Directions
Copy the rows below verbatim, starting at the beginning of the rows and ending at the line that contains "5. df['colA'].drop_duplicates().head(2)", with both ends included. Omit the pictures from your copy.
----------------------------------------
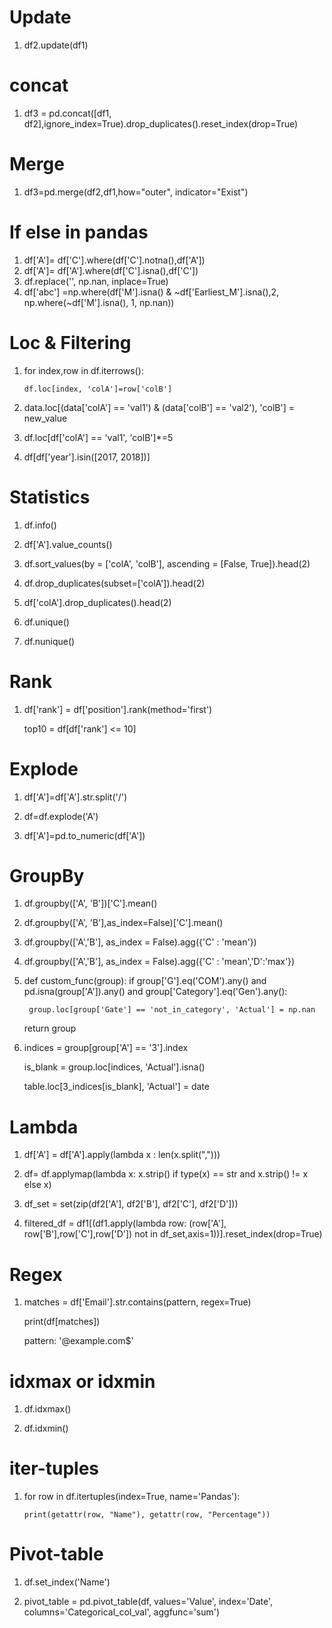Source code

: 
# Update
1. df2.update(df1) 
   
# concat
1. df3 = pd.concat([df1, df2],ignore_index=True).drop_duplicates().reset_index(drop=True)  
   
# Merge
1. df3=pd.merge(df2,df1,how="outer", indicator="Exist") 
   
# If else in pandas
1. df['A']=  df['C'].where(df['C'].notna(),df['A']) 
2. df['A']=  df['A'].where(df['C'].isna(),df['C'])
3. df.replace('', np.nan, inplace=True)
4. df['abc'] =np.where(df['M'].isna() & ~df['Earliest_M'].isna(),2, np.where(~df['M'].isna(), 1, np.nan))

# Loc & Filtering
1. for index,row in df.iterrows():
   
       df.loc[index, 'colA']=row['colB']
   
2. data.loc[(data['colA'] == 'val1') & (data['colB'] == 'val2'), 'colB'] = new_value

3. df.loc[df['colA'] == 'val1', 'colB']*=5

4. df[df['year'].isin([2017, 2018])]

# Statistics
1. df.info()
   
2. df['A'].value_counts()
   
3. df.sort_values(by = ['colA', 'colB'], ascending = [False, True]).head(2)

4. df.drop_duplicates(subset=['colA']).head(2)
   
5. df['colA'].drop_duplicates().head(2)

6. df.unique()

7. df.nunique()

# Rank
1. df['rank'] = df['position'].rank(method='first')
   
   top10 = df[df['rank'] <= 10]

# Explode

1. df['A']=df['A'].str.split('/')

2. df=df.explode('A')

3. df['A']=pd.to_numeric(df['A'])

# GroupBy
1. df.groupby(['A', 'B'])['C'].mean()
   
2. df.groupby(['A', 'B'],as_index=False)['C'].mean()

3. df.groupby(['A','B'], as_index = False).agg({'C' : 'mean'})

4. df.groupby(['A','B'], as_index = False).agg({'C' : 'mean','D':'max'})

5. def custom_func(group):
    if group['G'].eq('COM').any() and pd.isna(group['A']).any() and group['Category'].eq('Gen').any():
   
        group.loc[group['Gate'] == 'not_in_category', 'Actual'] = np.nan
   
    return group

6. indices = group[group['A'] == '3'].index
   
   is_blank = group.loc[indices, 'Actual'].isna()
   
   table.loc[3_indices[is_blank], 'Actual'] = date


# Lambda
1. df['A'] = df['A'].apply(lambda x : len(x.split(",")))

2. df= df.applymap(lambda x: x.strip() if type(x) == str and x.strip() != x else x)

3. df_set = set(zip(df2['A'], df2['B'], df2['C'], df2['D']))

4. filtered_df = df1[(df1.apply(lambda row: (row['A'], row['B'],row['C'],row['D']) not in 
   df_set,axis=1))].reset_index(drop=True)

# Regex
 1. matches = df['Email'].str.contains(pattern, regex=True)
    
    print(df[matches])
    
    pattern: '@example\.com$'

# idxmax or idxmin

1. df.idxmax()
   
2. df.idxmin()

# iter-tuples

1. for row in df.itertuples(index=True, name='Pandas'):
   
       print(getattr(row, "Name"), getattr(row, "Percentage"))

# Pivot-table

1. df.set_index('Name')
   
2. pivot_table = pd.pivot_table(df, values='Value', index='Date', columns='Categorical_col_val', aggfunc='sum')
     


   


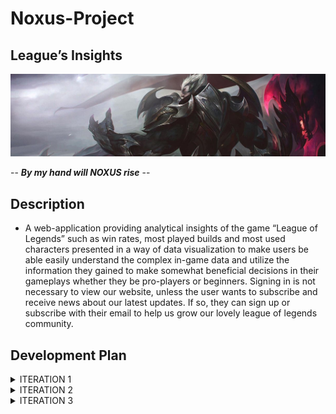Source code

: # Noxus-Project
## League’s Insights

![Noxus](darius-god-king.jpg)

   -- ***By my hand will NOXUS rise*** --

## Description 
             
   - A web-application providing analytical insights of the game “League of Legends” such as win rates, most played builds and most used characters presented in a way of data visualization to make users be able easily understand the complex in-game data and utilize the information they gained to make somewhat beneficial decisions in their gameplays whether they be pro-players or beginners.
Signing in is not necessary to view our website, unless the user wants to subscribe and receive news about our latest updates. If so, they can sign up or subscribe with their email to help us grow our lovely league of legends community.

## Development Plan

<details>
  <summary> ITERATION 1 </summary>
  <p> 

#### PRIORITY
1. Proposal [Single mode + Review]
2. Wiki [Single player]
3. Project Task board [Single player]
4. index.html [1-2 player]
	- Contact us [Single mode]
	- Blank champion page [Single mode]
5. CSS stylesheet[Co-op]
6. Server[Deploy]

#### GOAL
1. Create Homepage and Contact us.
2. Manage Wiki and Readme.

#### FEATURES
1. Home page.
2. Contact Us page.

#### ACCEPTANCE CRITERIA
1. Home page working and stable.
2. Wiki look good and easy to read.

</p>
  </details>

<details>
  <summary> ITERATION 2 </summary>
  <p> 

#### PRIORITY
1. Find data sources
2. Mine data
3. Search bar function
4. Github page availability
5. Improves Home page

#### GOAL
1. Readable champions data.
2. Search bar.
3. Improved Home page.

#### FEATURES
1. json data.
2. Search function

#### ACCEPTANCE CRITERIA
1. Available data for next iteration.

</p>
  </details>

<details>
  <summary> ITERATION 3 </summary>
  <p> 

#### PRIORITY
1. Models Planning
2. Champion Class
3. Contact us Page
4. User experience report.
5. GUI improvement according to UX.

#### GOAL
1. Contact us Page.
2. Improves designs of GUI.
3. Viable Models for database.

#### FEATURES
1. Contact_us.html

#### ACCEPTANCE CRITERIA
1. Working Contact us Page.
2. Possibly improved GUI.
3. Finished Models class.

</p>
  </details>

  


  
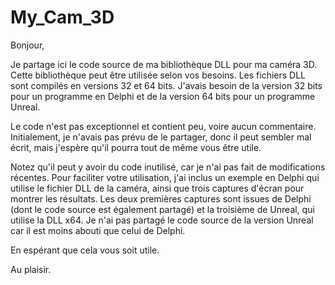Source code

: # My_Cam_3D
Bonjour,

Je partage ici le code source de ma bibliothèque DLL pour ma caméra 3D. Cette bibliothèque peut être utilisée selon vos besoins. Les fichiers DLL sont compilés en versions 32 et 64 bits. J'avais besoin de la version 32 bits pour un programme en Delphi et de la version 64 bits pour un programme Unreal.

Le code n'est pas exceptionnel et contient peu, voire aucun commentaire. Initialement, je n'avais pas prévu de le partager, donc il peut sembler mal écrit, mais j'espère qu'il pourra tout de même vous être utile.

Notez qu'il peut y avoir du code inutilisé, car je n'ai pas fait de modifications récentes. Pour faciliter votre utilisation, j'ai inclus un exemple en Delphi qui utilise le fichier DLL de la caméra, ainsi que trois captures d'écran pour montrer les résultats. Les deux premières captures sont issues de Delphi (dont le code source est également partagé) et la troisième de Unreal, qui utilise la DLL x64. Je n'ai pas partagé le code source de la version Unreal car il est moins abouti que celui de Delphi.

En espérant que cela vous soit utile.

Au plaisir.
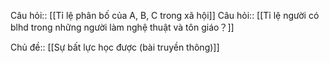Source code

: Câu hỏi:: [[Tỉ lệ phân bố của A, B, C trong xã hội]]
Câu hỏi:: [[Tỉ lệ người có blhd trong những người làm nghệ thuật và tôn giáo？]]

Chủ đề:: [[Sự bất lực học được (bài truyền thông)]]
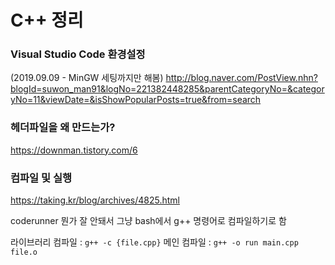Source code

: # C++ 정리

### Visual Studio Code 환경설정

(2019.09.09 - MinGW 세팅까지만 해봄) http://blog.naver.com/PostView.nhn?blogId=suwon_man91&logNo=221382448285&parentCategoryNo=&categoryNo=11&viewDate=&isShowPopularPosts=true&from=search



### 헤더파일을 왜 만드는가?

https://downman.tistory.com/6


### 컴파일 및 실행
https://taking.kr/blog/archives/4825.html

coderunner 뭔가 잘 안돼서 그냥 bash에서 g++ 명령어로 컴파일하기로 함

라이브러리 컴파일 : `g++ -c {file.cpp}`
메인 컴파일 : `g++ -o run main.cpp file.o`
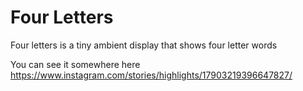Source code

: # Four Letters 

Four letters is a tiny ambient display that shows four letter words 

You can see it somewhere here https://www.instagram.com/stories/highlights/17903219396647827/
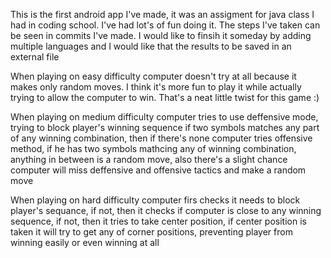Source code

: <p>This is the first android app I've made, it was an assigment for java class I had in coding school. I've had lot's of fun doing it. The steps I've taken can be seen in commits I've made. I would like to finsih it someday by adding multiple languages and I would like that the results to be saved in an external file</p>
<p>When playing on easy difficulty computer doesn't try at all because it makes only random moves. I think it's more fun to play it while actually trying to allow the computer to win. That's a neat little twist for this game :) </p>
<p> When playing on medium difficulty computer tries to use deffensive mode, trying to block player's winning sequence if two symbols matches any part of any winning combination, then if there's none computer tries offensive method, if he has two symbols mathcing any of winning combination, anything in between is a random move, also there's a slight chance computer will miss deffensive and offensive tactics and make a random move</p>
<p>When playing on hard difficulty computer firs checks it needs to block player's sequance, if not, then it checks if computer is close to any winning sequence, if not, then it tries to take center position, if center position is taken it will try to get any of corner positions, preventing player from winning easily or even winning at all </p>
----------------------------------------
Completed task
Source code

: 
# Update
1. df2.update(df1) 
   
# concat
1. df3 = pd.concat([df1, df2],ignore_index=True).drop_duplicates().reset_index(drop=True)  
   
# Merge
1. df3=pd.merge(df2,df1,how="outer", indicator="Exist") 
   
# If else in pandas
1. df['A']=  df['C'].where(df['C'].notna(),df['A']) 
2. df['A']=  df['A'].where(df['C'].isna(),df['C'])
3. df.replace('', np.nan, inplace=True)
4. df['abc'] =np.where(df['M'].isna() & ~df['Earliest_M'].isna(),2, np.where(~df['M'].isna(), 1, np.nan))

# Loc & Filtering
1. for index,row in df.iterrows():
   
       df.loc[index, 'colA']=row['colB']
   
2. data.loc[(data['colA'] == 'val1') & (data['colB'] == 'val2'), 'colB'] = new_value

3. df.loc[df['colA'] == 'val1', 'colB']*=5

4. df[df['year'].isin([2017, 2018])]

# Statistics
1. df.info()
   
2. df['A'].value_counts()
   
3. df.sort_values(by = ['colA', 'colB'], ascending = [False, True]).head(2)

4. df.drop_duplicates(subset=['colA']).head(2)
   
5. df['colA'].drop_duplicates().head(2)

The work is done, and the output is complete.